Polymetric Crossrhythm as Aliasing

or Why Carriage Wheels in Westerns Appear to Rotate Backwards and What That Has to Do with Global-Southern Music and Digital Signal Processing

There is a great deal of debate in music-theory circles about what the term ‘polymeter’ means. I’m going to ignore this and use my (and a few other people’s) definition. Polymeter, to me, is when two musical streams have the same smallest subdivision in common but have different numbers of that subdivision making up one cycle.

I was just listening to Fodé Seydou Bangoura’s music when I heard yet another delightful polymeter, which I’ll call crossrhythm so that fewer people stop reading this post in anger.

In this crossrhythm, the background meter is some multiple of 3. (Whether it’s exactly 3, 6, or 12 doesn’t matter for the present purpose; it only changes the arithmetic a little, with essentially the same result.

Over this background is a solo that, given the tones and accents, has phrases in groupings of four subdivisions. I call this a polymeter; I think many people call it one type of crossrhythm. More importantly, it is what we call aliasing in digital signal processing (DSP).

Here’s how (and why):

If one stream has groupings of three, like so:

1___2___3___1___2___3___1___2___3___1___2___3___1___2___3___1

and the other has groupings of four:

1___2___3___4___1___2___3___4___1___2___3___4___1___2___3___4

and the former only “looks up” to check where the latter is each time it’s back at 1, then here’s what it sees of the second line:

1___2___3___1___2___3___1___2___3___1___2___3___1___2___3___1

1___2___3___4___1___2___3___4___1___2___3___4___1___2___3___4

which, given only when the base rhythm “looks up” at the other, is like this:

1___2___3___1___2___3___1___2___3___1___2___3___1___2___3___1

1___________4___________3___________2___________1___________4

The act of “looking up” each time the base rhythm gets to one is equivalent to the human eye’s (probably, the neural circuitry’s, rather) rate of perception (sampling). Since we can’t see as fast as the spokes of the wheels on a horse-drawn carriage spin, we see the spokes at each time point we’re able to take a visual sample, just like the first rhythm taking a sort of “downbeat sample” and seeing the second rhythm going slowly backwards: 1, 4, 3, 2, 1, 4, …

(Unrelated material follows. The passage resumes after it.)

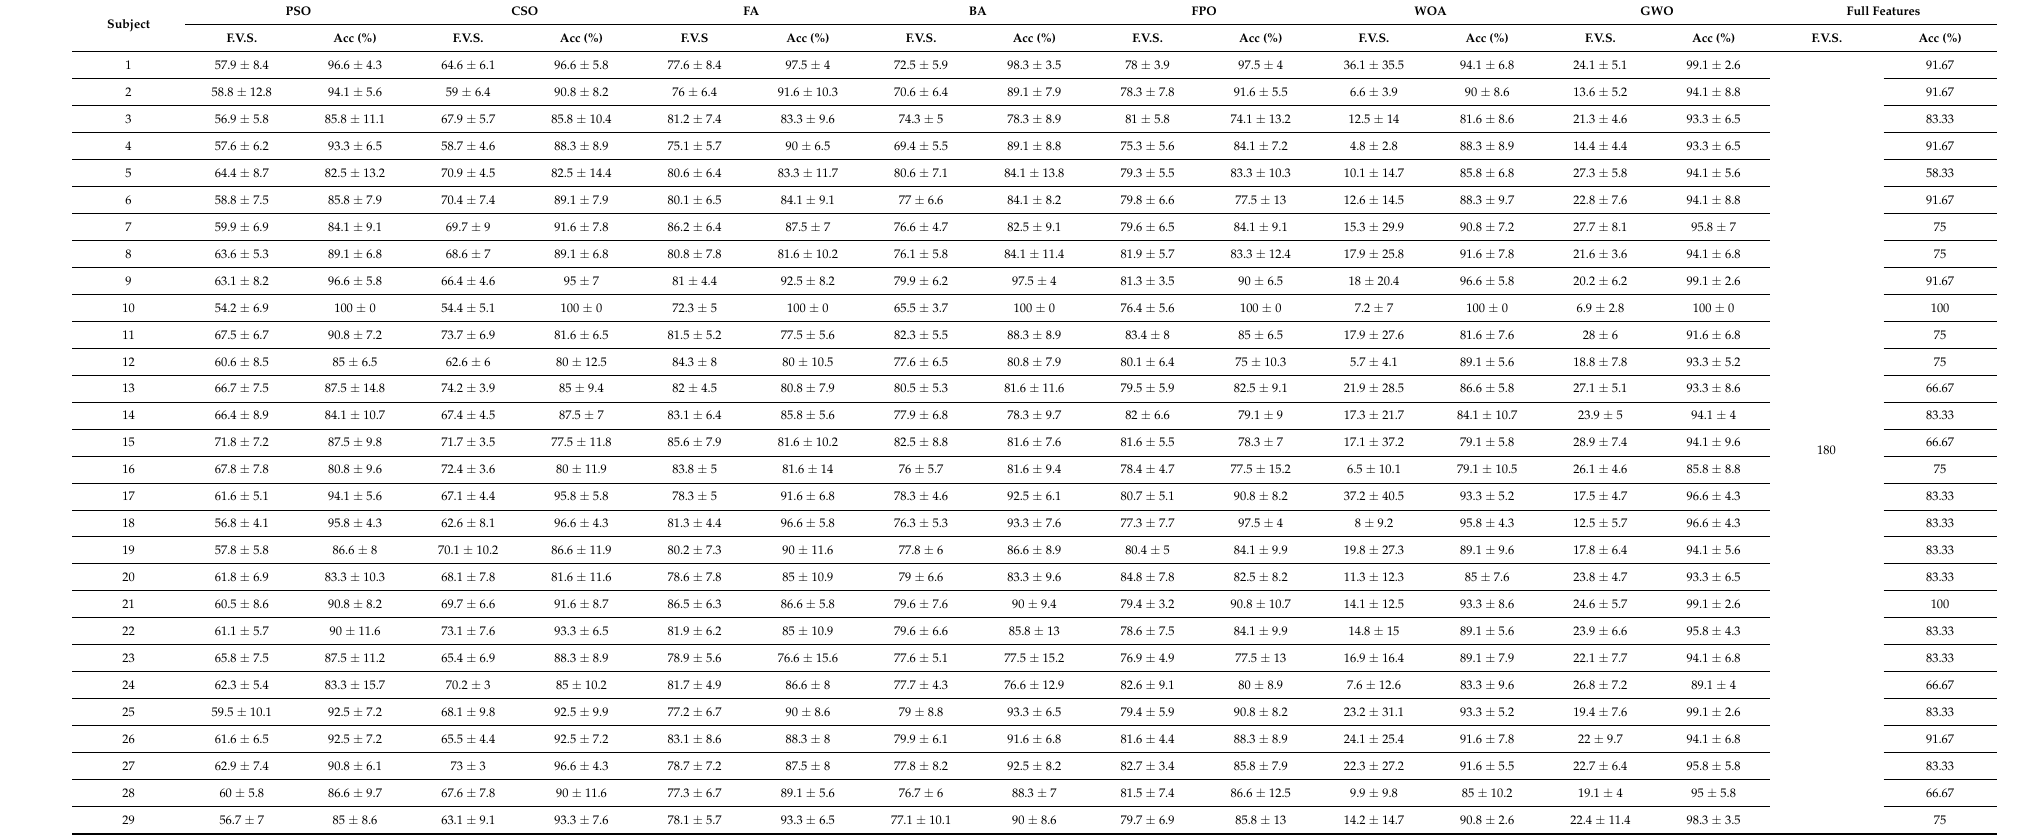
Table 2. Classification performance of each subject for the mental arithmetic (MA) and baseline tasks in terms of the accuracy (Acc) and the feature vector size (F.V.S.) (data represented as the mean ± the standard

If you know DSP, you must have noticed that my example is the opposite of actual aliasing. In signal processing, when the signal we are trying to capture has higher-frequency components than how fast we can sample, we see those high-frequency components folded down to lower frequencies. To match this, the music example should look more like the following.

1___2___3___4___5___1___2___3___4___5___1___2___3___4___5___1

1___2___3___4___1___2___3___4___1___2___3___4___1___2___3___4

However, in this case, the perceived second stream is simple going very slowly, not going backwards the way the spokes do in the westerns. For that, we just need a bigger difference between the reference rhythm and the overlaid one.

1___2___3___4___5___6___7___1___2___3___4___5___6___7___1

1___2___3___4___1___2___3___4___1___2___3___4___1___2___3___4

Now we see the “spokes” slowly turning in the opposite direction: 1, 4, 3, …

When I set out the write this post, I didn’t realize that there would be some cases in which the slow (aliased) rhythmic stream would meet the reference meter without the reversal of direction. Does this happen in aliasing in DSP? It does: Aliased components show up in both positive- and negative-frequency basebands. But that doesn’t seem to answer my question because they combine to form one real-valued low-frequency signal.

I think the answer is that whenever signals (rhythms, turning wheels) are periodic and there is a phase relationship between two such entities, that phase relationship is modulo-2π: If you switch where you look up or down the cyclic waveform, you’ll see the phase shift moving forward or moving backward.

A better answer, perhaps, is that the crossrhythm examples are akin to passband sampling, where a communications signal is modulated up to a band with a lower and an upper bandlimit but the Nyquist requirement is a lot nicer than the usual more-than-doble-the-highest-frequency but simply more than double the bandwidth. In that case, I expect to see the wagon wheels going forward as well as backward, depending on which end of the band we are close to.